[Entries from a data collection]
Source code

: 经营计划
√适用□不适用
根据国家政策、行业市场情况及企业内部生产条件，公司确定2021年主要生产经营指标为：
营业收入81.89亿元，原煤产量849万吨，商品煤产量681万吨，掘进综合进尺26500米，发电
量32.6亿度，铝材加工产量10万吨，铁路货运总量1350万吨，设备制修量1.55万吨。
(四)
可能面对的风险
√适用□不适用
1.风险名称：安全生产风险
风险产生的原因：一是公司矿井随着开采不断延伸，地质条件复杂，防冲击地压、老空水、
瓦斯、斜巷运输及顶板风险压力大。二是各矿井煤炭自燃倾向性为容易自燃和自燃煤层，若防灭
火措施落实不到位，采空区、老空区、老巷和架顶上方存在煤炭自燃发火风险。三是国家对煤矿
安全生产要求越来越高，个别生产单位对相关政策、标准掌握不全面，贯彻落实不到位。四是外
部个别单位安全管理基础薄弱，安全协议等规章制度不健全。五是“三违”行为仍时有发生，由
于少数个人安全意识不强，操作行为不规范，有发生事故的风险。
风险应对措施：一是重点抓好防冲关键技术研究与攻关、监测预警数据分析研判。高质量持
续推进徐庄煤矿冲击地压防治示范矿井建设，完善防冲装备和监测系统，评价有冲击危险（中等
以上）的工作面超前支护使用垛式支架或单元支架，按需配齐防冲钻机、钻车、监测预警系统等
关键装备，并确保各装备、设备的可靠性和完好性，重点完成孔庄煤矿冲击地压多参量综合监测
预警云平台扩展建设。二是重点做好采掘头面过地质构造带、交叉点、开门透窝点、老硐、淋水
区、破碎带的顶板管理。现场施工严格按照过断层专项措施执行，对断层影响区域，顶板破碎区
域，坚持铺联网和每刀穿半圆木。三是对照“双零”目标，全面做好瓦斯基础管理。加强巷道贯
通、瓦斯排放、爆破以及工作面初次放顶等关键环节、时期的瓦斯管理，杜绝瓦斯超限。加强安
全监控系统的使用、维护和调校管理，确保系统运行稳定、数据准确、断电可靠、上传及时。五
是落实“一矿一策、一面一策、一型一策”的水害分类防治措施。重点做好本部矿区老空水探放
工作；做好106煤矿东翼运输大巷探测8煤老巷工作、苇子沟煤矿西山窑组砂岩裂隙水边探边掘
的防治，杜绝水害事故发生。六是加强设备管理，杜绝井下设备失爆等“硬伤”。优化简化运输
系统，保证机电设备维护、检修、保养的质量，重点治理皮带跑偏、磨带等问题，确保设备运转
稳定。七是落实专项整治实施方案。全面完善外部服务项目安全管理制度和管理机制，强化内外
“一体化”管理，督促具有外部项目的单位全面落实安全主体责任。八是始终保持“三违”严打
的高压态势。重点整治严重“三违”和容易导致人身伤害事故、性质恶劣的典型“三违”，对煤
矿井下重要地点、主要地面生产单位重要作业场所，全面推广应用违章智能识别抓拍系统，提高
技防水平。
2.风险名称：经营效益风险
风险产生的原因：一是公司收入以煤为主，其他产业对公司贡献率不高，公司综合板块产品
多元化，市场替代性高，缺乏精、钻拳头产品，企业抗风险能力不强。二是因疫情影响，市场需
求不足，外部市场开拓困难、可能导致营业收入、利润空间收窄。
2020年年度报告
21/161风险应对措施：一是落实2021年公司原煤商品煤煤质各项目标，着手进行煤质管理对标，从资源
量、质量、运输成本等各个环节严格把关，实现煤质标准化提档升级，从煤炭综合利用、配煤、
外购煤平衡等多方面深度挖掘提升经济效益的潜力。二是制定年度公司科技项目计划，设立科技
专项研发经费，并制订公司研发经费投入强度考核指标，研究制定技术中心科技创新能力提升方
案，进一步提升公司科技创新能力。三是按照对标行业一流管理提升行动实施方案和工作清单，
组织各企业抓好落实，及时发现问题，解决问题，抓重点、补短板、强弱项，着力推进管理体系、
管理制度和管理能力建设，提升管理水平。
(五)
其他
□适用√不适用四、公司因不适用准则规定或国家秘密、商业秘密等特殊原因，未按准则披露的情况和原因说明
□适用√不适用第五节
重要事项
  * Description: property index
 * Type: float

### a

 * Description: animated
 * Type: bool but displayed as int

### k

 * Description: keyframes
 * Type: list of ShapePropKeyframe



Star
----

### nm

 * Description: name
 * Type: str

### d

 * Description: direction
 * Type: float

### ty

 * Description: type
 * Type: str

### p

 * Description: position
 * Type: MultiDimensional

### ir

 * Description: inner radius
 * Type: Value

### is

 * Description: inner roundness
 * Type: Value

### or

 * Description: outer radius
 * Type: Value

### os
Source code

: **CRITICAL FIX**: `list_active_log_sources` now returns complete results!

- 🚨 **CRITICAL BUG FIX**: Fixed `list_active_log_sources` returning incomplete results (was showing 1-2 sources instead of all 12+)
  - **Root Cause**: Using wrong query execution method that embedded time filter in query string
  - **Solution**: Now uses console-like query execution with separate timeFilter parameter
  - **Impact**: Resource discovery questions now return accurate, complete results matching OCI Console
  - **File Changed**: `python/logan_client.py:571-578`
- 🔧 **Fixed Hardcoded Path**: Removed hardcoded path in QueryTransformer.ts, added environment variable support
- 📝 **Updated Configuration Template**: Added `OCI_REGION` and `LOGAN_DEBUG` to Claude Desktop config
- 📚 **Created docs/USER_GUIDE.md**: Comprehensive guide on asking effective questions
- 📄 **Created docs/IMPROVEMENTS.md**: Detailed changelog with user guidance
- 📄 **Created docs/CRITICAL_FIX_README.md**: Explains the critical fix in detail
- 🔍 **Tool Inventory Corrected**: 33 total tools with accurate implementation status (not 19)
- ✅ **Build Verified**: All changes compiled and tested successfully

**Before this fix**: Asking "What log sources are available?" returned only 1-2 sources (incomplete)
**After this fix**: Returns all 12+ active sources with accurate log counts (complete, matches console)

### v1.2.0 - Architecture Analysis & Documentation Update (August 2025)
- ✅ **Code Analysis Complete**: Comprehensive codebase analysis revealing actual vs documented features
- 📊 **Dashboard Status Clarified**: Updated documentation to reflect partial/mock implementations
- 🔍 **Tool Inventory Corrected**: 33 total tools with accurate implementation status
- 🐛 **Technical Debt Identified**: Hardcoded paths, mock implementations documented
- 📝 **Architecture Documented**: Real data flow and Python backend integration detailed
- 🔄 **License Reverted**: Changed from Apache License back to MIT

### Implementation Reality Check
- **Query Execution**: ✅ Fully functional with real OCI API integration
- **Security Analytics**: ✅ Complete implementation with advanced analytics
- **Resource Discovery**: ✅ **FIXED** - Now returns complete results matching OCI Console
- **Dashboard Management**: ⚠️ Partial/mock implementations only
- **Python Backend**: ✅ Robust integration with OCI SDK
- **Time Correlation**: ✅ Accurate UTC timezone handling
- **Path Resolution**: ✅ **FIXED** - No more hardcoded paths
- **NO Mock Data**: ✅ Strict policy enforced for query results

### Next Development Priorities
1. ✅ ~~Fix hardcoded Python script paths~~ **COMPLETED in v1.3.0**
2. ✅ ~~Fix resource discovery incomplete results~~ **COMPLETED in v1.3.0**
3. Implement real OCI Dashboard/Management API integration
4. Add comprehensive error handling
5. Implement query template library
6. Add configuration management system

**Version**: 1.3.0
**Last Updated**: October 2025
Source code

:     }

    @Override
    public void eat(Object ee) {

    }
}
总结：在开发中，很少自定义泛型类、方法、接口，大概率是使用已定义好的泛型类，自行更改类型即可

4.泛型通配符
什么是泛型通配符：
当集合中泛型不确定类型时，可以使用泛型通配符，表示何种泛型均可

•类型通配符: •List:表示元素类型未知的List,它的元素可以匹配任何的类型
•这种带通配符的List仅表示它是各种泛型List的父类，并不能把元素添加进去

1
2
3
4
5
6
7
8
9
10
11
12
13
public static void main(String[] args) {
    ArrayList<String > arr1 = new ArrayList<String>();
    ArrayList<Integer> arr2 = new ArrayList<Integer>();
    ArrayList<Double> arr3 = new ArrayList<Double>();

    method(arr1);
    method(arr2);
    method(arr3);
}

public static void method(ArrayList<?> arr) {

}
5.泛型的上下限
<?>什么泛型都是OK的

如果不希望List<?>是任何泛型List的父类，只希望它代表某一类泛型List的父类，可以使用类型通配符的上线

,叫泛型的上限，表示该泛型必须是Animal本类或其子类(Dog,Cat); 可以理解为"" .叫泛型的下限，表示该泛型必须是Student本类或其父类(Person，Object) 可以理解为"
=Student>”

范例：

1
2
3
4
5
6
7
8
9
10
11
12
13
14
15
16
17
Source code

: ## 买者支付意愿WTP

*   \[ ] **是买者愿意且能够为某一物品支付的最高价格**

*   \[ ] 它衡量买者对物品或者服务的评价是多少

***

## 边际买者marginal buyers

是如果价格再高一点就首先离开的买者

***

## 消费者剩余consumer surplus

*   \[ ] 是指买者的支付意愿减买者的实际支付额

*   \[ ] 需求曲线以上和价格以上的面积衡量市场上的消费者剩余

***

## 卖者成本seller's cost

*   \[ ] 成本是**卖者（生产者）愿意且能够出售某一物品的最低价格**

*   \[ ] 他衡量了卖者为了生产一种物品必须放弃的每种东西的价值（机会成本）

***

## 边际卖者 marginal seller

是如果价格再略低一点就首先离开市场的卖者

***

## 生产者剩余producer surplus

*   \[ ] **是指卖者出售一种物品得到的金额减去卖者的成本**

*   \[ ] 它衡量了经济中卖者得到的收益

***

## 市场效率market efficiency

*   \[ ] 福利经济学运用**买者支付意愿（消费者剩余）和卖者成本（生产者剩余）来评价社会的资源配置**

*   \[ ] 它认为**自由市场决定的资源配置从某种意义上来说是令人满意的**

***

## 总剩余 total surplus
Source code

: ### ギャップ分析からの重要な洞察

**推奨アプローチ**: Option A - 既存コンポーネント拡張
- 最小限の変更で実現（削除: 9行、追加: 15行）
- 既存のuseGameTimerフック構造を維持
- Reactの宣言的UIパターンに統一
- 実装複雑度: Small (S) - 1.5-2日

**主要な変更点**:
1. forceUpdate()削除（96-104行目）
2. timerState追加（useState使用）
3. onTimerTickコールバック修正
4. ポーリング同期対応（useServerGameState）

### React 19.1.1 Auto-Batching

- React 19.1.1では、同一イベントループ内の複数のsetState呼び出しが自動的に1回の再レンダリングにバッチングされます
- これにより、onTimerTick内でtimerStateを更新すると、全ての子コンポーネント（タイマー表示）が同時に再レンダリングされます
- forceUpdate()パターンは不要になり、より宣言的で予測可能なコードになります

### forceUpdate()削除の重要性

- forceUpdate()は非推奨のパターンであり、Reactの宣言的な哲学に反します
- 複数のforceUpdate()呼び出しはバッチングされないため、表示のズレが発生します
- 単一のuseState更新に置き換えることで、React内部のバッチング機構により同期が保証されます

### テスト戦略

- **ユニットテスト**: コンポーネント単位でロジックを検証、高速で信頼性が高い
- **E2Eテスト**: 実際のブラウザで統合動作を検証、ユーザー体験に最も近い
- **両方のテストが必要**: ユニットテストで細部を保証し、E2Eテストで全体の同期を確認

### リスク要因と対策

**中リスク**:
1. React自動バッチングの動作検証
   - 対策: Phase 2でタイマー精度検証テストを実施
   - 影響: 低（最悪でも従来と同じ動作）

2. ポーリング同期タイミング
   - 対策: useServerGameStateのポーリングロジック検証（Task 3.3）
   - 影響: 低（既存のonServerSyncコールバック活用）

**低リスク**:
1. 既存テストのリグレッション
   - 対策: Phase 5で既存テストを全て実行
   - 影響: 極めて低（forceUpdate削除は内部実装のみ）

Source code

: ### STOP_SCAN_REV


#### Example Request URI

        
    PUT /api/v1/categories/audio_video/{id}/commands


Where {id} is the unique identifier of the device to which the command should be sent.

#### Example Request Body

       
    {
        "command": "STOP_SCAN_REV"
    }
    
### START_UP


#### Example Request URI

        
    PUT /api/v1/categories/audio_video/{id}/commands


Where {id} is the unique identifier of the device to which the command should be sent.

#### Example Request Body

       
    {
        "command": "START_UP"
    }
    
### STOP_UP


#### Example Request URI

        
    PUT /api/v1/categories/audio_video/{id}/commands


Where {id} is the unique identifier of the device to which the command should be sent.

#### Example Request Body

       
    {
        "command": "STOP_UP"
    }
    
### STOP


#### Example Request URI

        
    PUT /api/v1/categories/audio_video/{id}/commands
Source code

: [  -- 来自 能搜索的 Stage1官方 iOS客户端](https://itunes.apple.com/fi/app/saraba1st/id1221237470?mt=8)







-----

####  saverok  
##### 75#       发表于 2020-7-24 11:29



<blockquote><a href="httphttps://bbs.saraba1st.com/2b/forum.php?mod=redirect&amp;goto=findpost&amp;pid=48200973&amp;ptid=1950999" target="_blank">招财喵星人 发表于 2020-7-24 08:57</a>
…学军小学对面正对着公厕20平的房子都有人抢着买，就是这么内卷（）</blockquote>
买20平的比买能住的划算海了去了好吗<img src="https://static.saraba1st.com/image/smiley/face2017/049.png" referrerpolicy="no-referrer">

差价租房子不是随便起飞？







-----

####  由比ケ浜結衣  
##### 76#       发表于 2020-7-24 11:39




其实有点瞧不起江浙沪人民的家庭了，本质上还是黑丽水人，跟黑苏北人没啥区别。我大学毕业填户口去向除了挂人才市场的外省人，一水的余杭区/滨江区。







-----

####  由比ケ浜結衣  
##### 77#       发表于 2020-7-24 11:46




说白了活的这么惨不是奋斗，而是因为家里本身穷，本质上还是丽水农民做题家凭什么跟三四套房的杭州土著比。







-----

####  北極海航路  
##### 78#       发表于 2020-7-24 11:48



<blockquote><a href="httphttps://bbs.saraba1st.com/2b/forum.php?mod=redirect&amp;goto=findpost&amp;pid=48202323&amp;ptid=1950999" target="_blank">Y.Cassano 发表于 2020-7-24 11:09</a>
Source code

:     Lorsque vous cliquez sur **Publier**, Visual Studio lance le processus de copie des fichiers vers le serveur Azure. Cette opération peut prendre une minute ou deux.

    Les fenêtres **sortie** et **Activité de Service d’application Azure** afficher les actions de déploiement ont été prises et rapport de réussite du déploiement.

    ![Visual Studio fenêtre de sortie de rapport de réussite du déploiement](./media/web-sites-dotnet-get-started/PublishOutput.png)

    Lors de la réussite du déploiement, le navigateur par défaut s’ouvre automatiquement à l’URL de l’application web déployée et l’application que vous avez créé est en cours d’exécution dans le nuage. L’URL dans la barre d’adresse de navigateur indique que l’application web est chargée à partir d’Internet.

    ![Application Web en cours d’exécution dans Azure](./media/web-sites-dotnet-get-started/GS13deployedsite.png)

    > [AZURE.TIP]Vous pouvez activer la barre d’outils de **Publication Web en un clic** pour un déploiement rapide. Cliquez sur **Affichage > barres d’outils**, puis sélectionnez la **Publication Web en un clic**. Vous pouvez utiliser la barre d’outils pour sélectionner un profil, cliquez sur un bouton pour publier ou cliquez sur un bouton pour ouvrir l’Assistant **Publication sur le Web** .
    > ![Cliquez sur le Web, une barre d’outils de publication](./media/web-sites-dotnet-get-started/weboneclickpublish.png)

Problem requirements:
Gather every line in the entries above that contains the string "sites". Case counts when matching.

Result:
    ![Visual Studio fenêtre de sortie de rapport de réussite du déploiement](./media/web-sites-dotnet-get-started/PublishOutput.png)
    ![Application Web en cours d’exécution dans Azure](./media/web-sites-dotnet-get-started/GS13deployedsite.png)
    > ![Cliquez sur le Web, une barre d’outils de publication](./media/web-sites-dotnet-get-started/weboneclickpublish.png)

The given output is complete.